• WORK TO BE COMPLETED
Write out all the data verbatim. Skip images.

• THE DATA
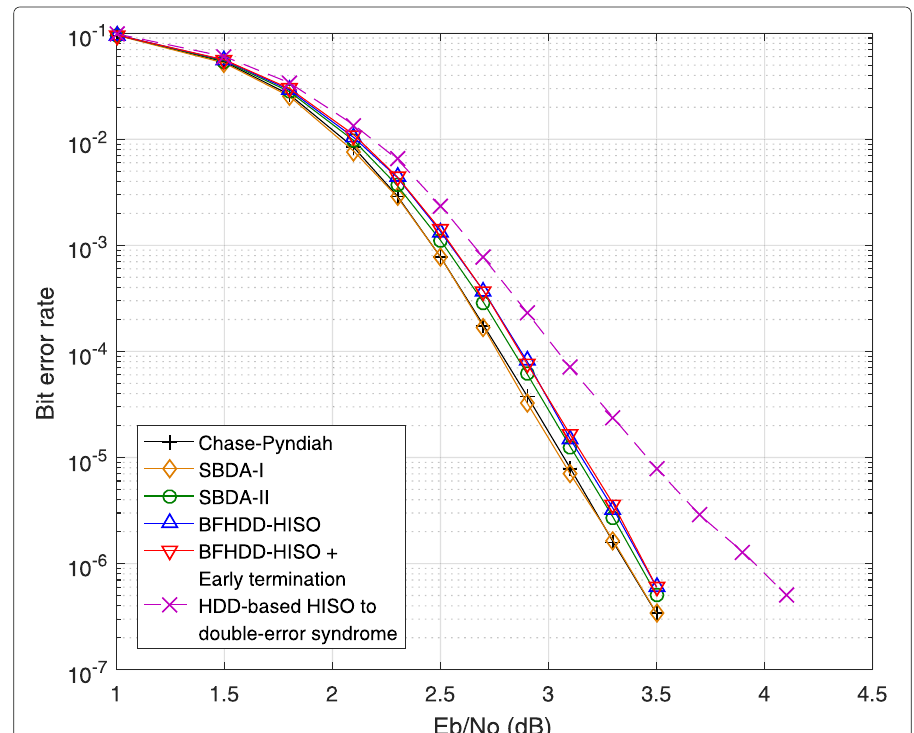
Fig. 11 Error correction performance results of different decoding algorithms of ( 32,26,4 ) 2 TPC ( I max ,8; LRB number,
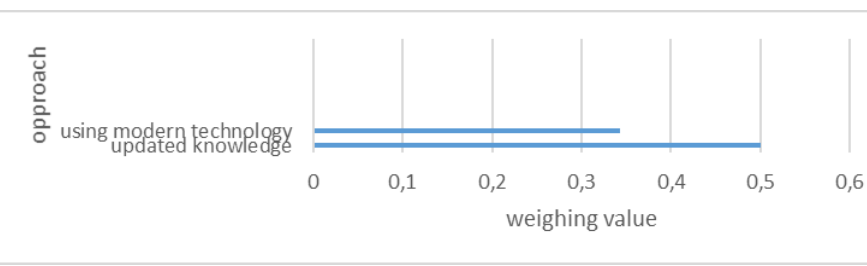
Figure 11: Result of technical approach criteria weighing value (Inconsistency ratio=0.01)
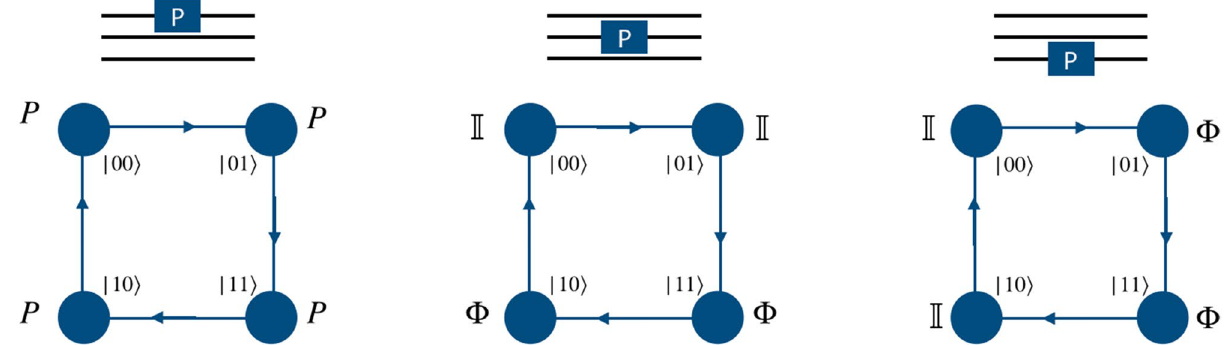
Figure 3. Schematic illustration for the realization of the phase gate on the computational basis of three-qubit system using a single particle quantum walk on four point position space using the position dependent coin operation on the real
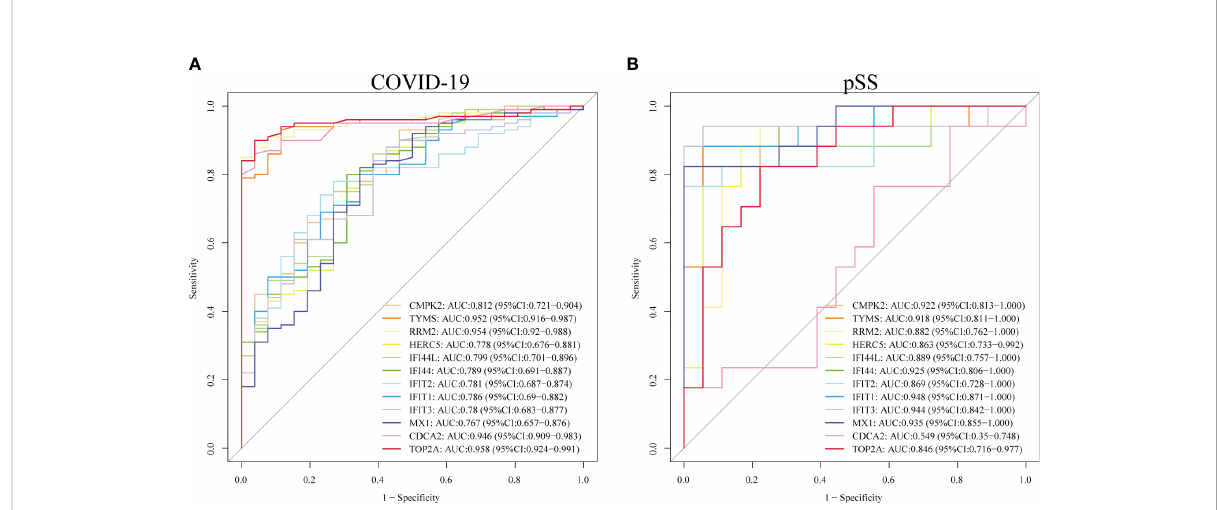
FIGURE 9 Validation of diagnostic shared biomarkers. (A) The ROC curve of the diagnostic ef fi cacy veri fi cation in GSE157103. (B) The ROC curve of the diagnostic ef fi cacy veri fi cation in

• ANSWER TO THE EXERCISE
Fig. 11 Error correction performance results of different decoding algorithms of ( 32,26,4 ) 2 TPC ( I max ,8; LRB number,
Figure 11: Result of technical approach criteria weighing value (Inconsistency ratio=0.01)
Figure 3. Schematic illustration for the realization of the phase gate on the computational basis of three-qubit system using a single particle quantum walk on four point position space using the position dependent coin operation on the real
FIGURE 9 Validation of diagnostic shared biomarkers. (A) The ROC curve of the diagnostic ef fi cacy veri fi cation in GSE157103. (B) The ROC curve of the diagnostic ef fi cacy veri fi cation in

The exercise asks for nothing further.